ЗАДАНИЕ:
Напечатайте без единого изменения отрывок из текста о совершенном муже и семье, начиная со слов «Последнее положение крайне» и продолжая до слов «тут — страшней войны.» включительно.

ТЕКСТ:
::::::
Он, наконец, постоянно стремится к общению с теми, кто идет тем же путем практического самосовершенствования, имеющего высшим своим выражением государственное служение, и это общение благотворно для всех, кто в него включен — оно совершенствует каждого, каждый оттачивает и шлифует себя на каждом. Совершенный муж — это в огромной степени человек, сам создающий себя. Но он не может возникнуть и развиваться сам по себе, в изоляции, как перст; он — прежде всего член своей семьи, и именно возникающая в семье естественным образом почтительность к родителям, уважительность к старшим родственникам и заботливость к малышам служат первичными и базовыми мотивациями к соблюдению социального долга и совершенствованию умения его исполнять в повседневной деятельной жизни.

Последнее положение крайне важно.

Не будь семьи с ее освященной веками спаянной иерархией, в которой каждый занимает свое место, свою ступень, имеет свою зону ответственности, и соответственно им вносит свою лепту в общее благосостояние, все замечательные характеристики совершенного мужа могли бы остаться не более чем пустыми благопожеланиями. Более того, всякая попытка разрушить семью или уравнять в ней старших с младшими (что, собственно, и было бы равносильно разрушению) — и сделала бы их пустыми благопожеланиями. Без семьи от всех замечательных качеств цзюньцзы остались бы одни слова. Какая-нибудь ювенальная юстиция тут — страшней войны.
::::::
ФРАГМЕНТ ДАННЫХ:
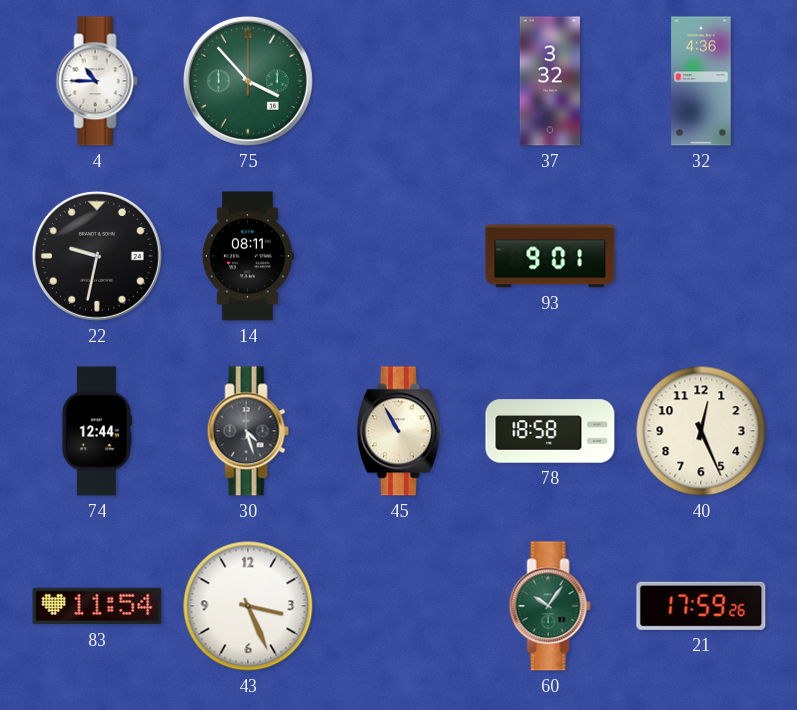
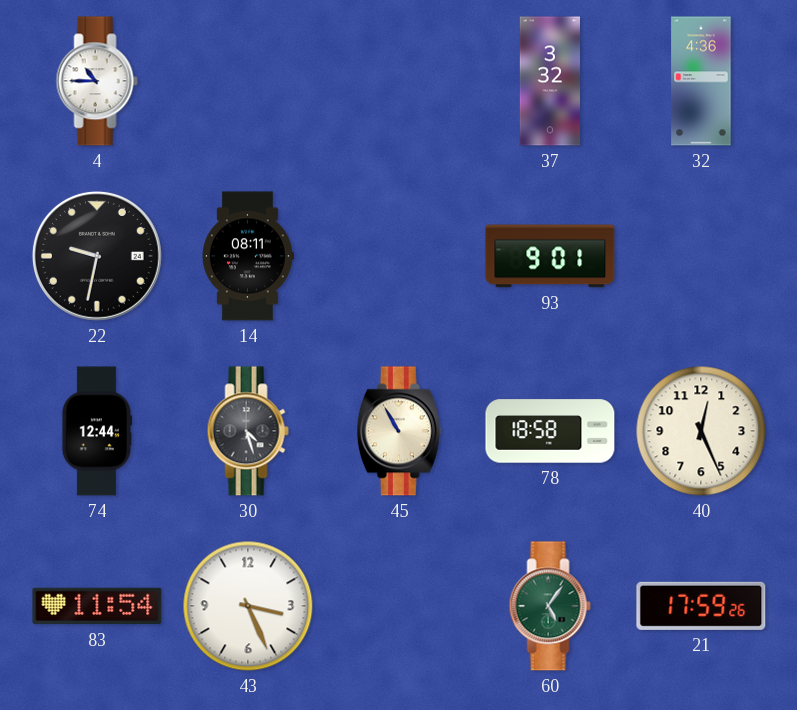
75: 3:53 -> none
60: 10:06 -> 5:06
::::::
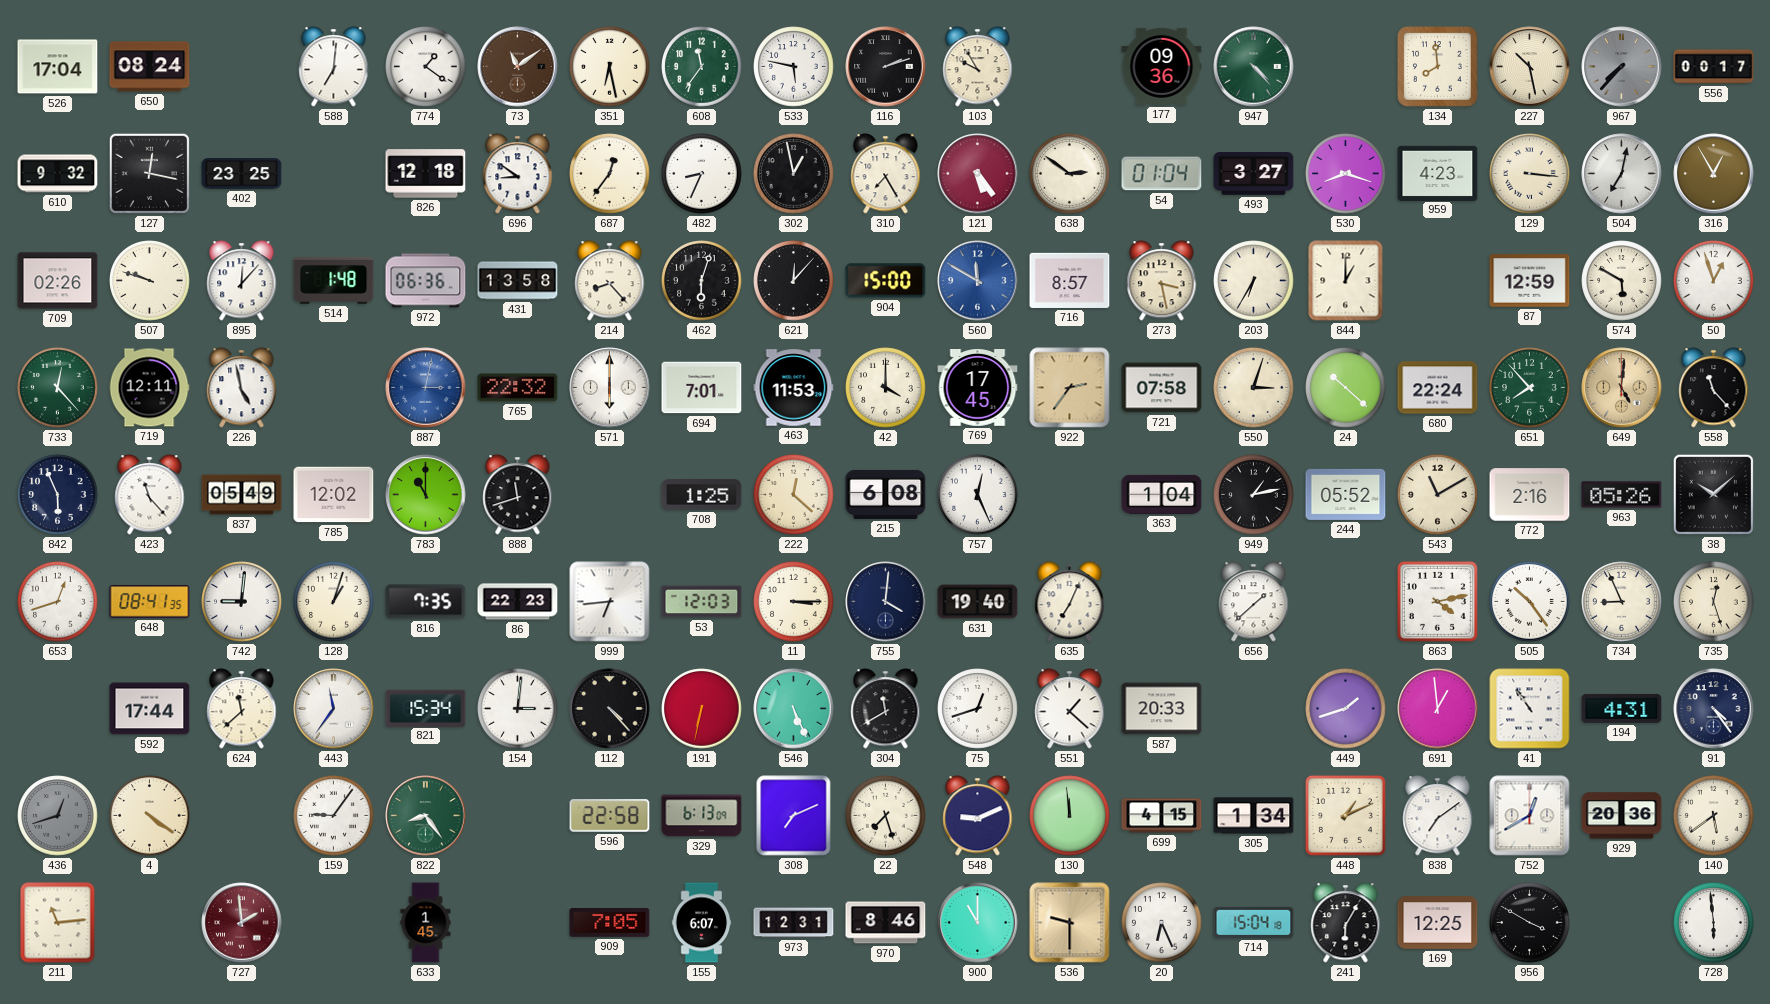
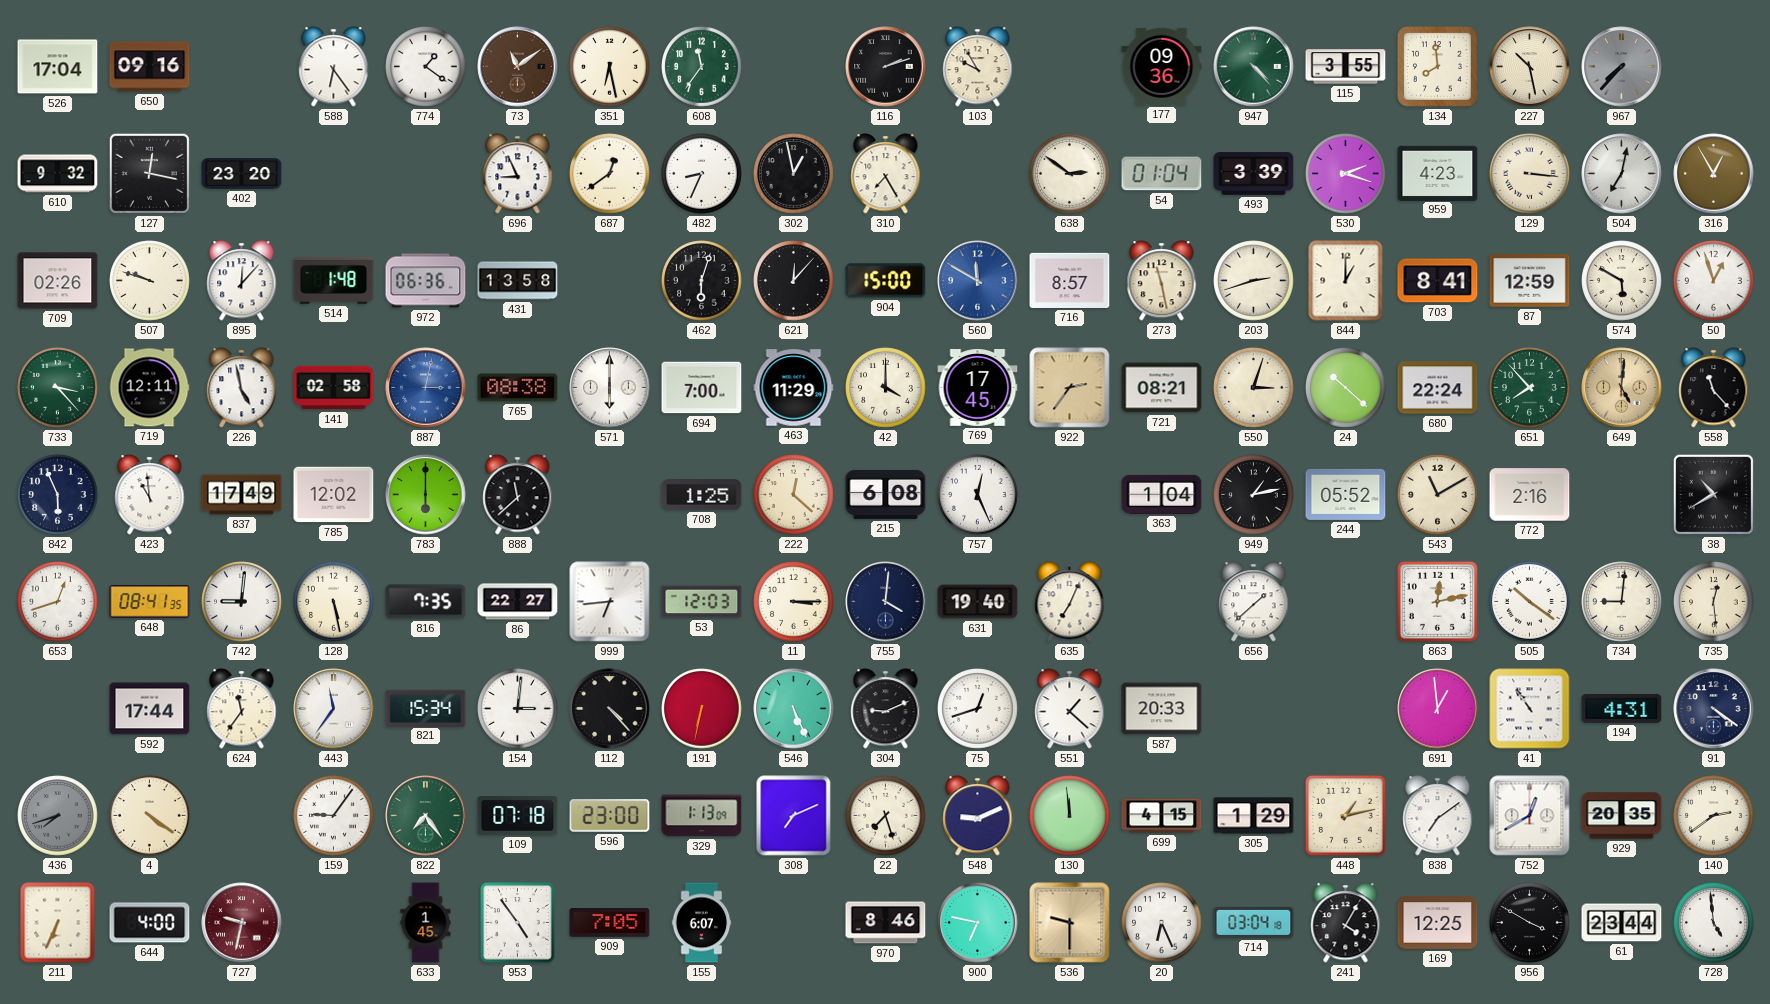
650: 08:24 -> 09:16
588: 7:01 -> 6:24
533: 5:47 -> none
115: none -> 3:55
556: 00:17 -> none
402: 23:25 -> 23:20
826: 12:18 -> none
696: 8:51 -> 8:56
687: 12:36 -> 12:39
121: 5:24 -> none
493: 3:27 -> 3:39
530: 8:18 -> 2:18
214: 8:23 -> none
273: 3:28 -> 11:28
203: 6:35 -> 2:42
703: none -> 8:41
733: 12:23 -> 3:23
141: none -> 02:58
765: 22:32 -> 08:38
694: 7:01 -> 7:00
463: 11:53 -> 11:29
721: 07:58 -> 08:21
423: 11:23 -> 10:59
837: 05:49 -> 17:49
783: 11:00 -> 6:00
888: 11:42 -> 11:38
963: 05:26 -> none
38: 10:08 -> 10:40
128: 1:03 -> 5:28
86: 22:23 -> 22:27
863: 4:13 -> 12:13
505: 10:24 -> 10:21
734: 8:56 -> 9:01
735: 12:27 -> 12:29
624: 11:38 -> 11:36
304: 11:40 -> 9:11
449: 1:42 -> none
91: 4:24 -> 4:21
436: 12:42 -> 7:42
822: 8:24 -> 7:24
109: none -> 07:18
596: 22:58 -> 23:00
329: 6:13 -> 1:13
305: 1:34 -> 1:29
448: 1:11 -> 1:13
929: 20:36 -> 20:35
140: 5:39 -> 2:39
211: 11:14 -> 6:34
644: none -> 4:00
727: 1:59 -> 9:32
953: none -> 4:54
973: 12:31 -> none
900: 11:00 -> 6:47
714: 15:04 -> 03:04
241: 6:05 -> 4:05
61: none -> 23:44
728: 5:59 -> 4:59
::::::
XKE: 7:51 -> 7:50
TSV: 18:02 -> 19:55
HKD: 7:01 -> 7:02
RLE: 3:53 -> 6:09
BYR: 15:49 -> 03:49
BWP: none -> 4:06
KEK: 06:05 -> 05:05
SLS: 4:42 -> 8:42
::::::
ОТВЕТ:
Последнее положение крайне важно.

Не будь семьи с ее освященной веками спаянной иерархией, в которой каждый занимает свое место, свою ступень, имеет свою зону ответственности, и соответственно им вносит свою лепту в общее благосостояние, все замечательные характеристики совершенного мужа могли бы остаться не более чем пустыми благопожеланиями. Более того, всякая попытка разрушить семью или уравнять в ней старших с младшими (что, собственно, и было бы равносильно разрушению) — и сделала бы их пустыми благопожеланиями. Без семьи от всех замечательных качеств цзюньцзы остались бы одни слова. Какая-нибудь ювенальная юстиция тут — страшней войны.